Mi vejiga anunció la llegada de una tempestad.

En aquel momento me di cuenta que estaba a punto de orinarme, y me sorprendió que las ganas no me dieran minutos o incluso, segundos antes, mientras caminaba hacia mi vehículo.

Pensé con rapidez en una solución. Sabía que el baño más cercano estaba en la parte trasera de la ferretería, y sintiendo mis ganas apresuradas, me di cuenta que no llegaría a tal destino.

Busqué con mi mirada de desespero algún otro sitio, pero había mucha gente pasando a mi lado, y un árbol, o un arbusto no estaban dentro de las posibilidades reales, y no quería ser arrestado.

Tenía que tomar una decisión drástica en los próximos segundos, y así lo hice.

Abrí entonces el capó del carro, y me bajé de él dispuesto a mirar el motor y pretender que algo no estaba bien con mi máquina.

Luego, sin mayor opción, comencé a orinarme sobre el pantalón, tal como lo hace un pequeñuelo de 4 años que no puede abrir el botón de su pantalón durante su estancia en la escuelita.

La diferencia es que yo no tenía 4 años, ni tuve complicaciones con mi botón. Fue solo que no alcancé a llegar a un baño.

Mientras me orinaba encima de mí mismo, y miraba con angustia el motor de mi carro, un auto se detuvo. Luego, una mujer de unos 40 y tantos años, me preguntó que si necesitaba cables o ayuda de alguna manera.

-¿Tiene un pañal?-, pensé en decirle, pero me contuve, y le dije que todo estaba bien, y que ya venía mi mecánico.

La buena samaritana insistió en ayudarme, pero yo insistí en que se marchará, evitando que se bajara y viera el charco en el pavimento, y no precisamente ocasionado por el sudor de la mañana caliente.

Al fin terminé de orinar, y después de que el desespero me abandonó, comenzó una nueva etapa: La de la tristeza y la preocupación.

Me parece increíble que no haya podido aguantar unas simples ganas de ir al baño, y aunque sé que tomé agua como un camello, mi vejiga debió ser más fuerte.

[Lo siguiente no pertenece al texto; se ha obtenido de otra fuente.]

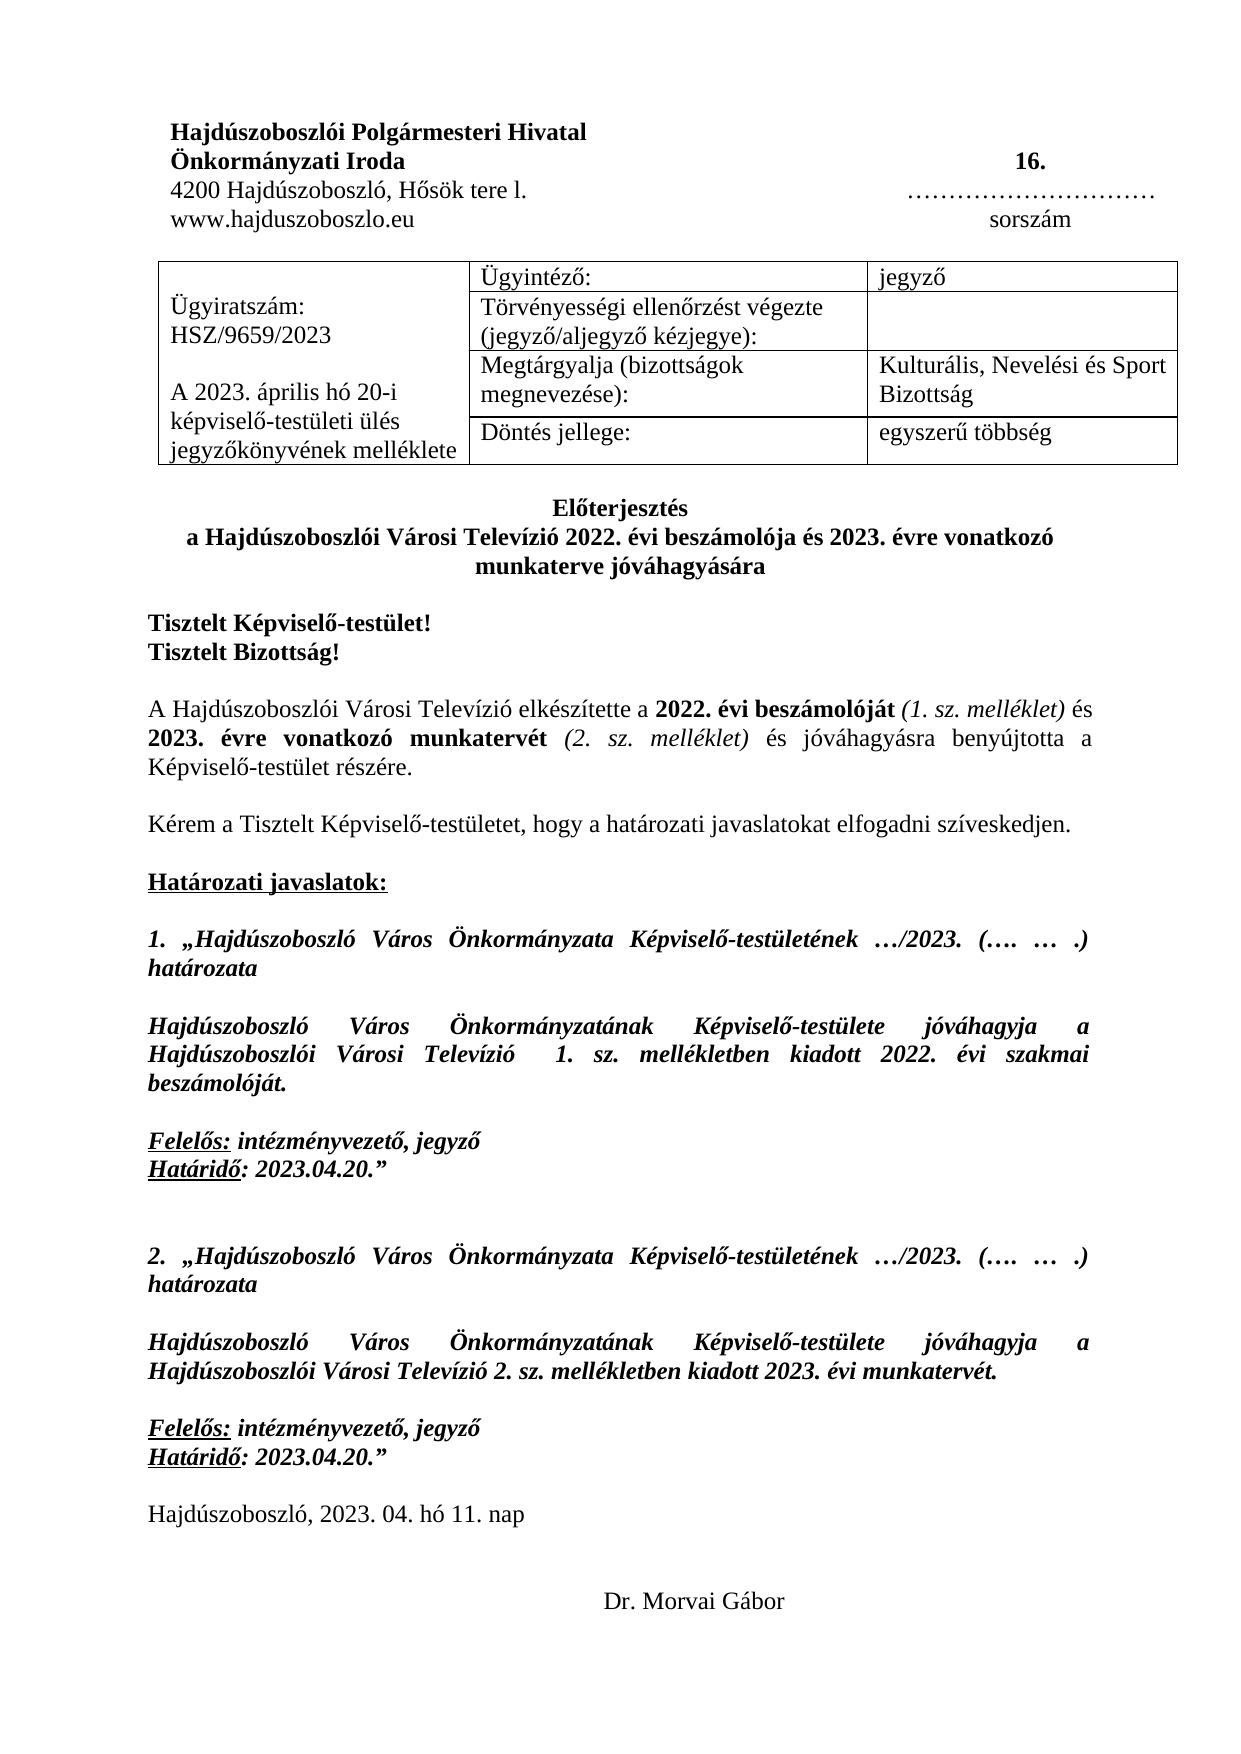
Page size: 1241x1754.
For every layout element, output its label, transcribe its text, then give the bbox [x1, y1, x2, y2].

Pero ahora el problema era diferente al médico. La pregunta del millón surgía entonces:

-¿Cómo me monto al carro todo empapado?-

Busqué en mi cajuela algo en lo que pudiera sentarme, pero no hallé nada más que una cruceta (en la que no me sentaría), y los bombillos que acababa de comprar.

Abrí la puerta trasera y con alegría vi que sobre la silla se posaban dos páginas de periódico que había comprado la semana pasada durante mi estancia en Colombia, y en el que había salido una entrevista que me habían realizado por el libro. Lastimosamente había botado el resto del diario, y solo quedaba esa página doble con mi foto y la historia de mi obra prima.

Sin remordimiento alguno posé aquella hoja en el asiento y me senté sobre mi propia cara, evitando así mojar demasiado el cojín. Usé también las bolsas plásticas donde estaban los bombillos, creando un diminuto espacio entre mi trasero mojado y el asiento.

Al llegar a casa un nuevo reto tuve que enfrentar. Aparqué mi auto en el sótano donde me corresponde, y luego tuve que decidir si subía a mi apartamento por las escaleras o por el ascensor.

Evitando dejar huellas y subir 5 pisos caminando, opté por la máquina de cables, con suerte tal que nadie se montó a hacerme compañía.

Entré a mi casa y me quité la ropa mojada contra la puerta. Luego abrí mi lavadora y arrojé allí la prueba del delito. Entré a la ducha e hice un trueque de aguas. (La sucia por la limpia).

Ahora, después de varias horas de mi gran orinada, he decidido hacer una cita médica para ver si algo está fallando en mi plomería. Ah, y no se preocupen, que el carro lo mandé a lavar y de nuevo huele muy bien.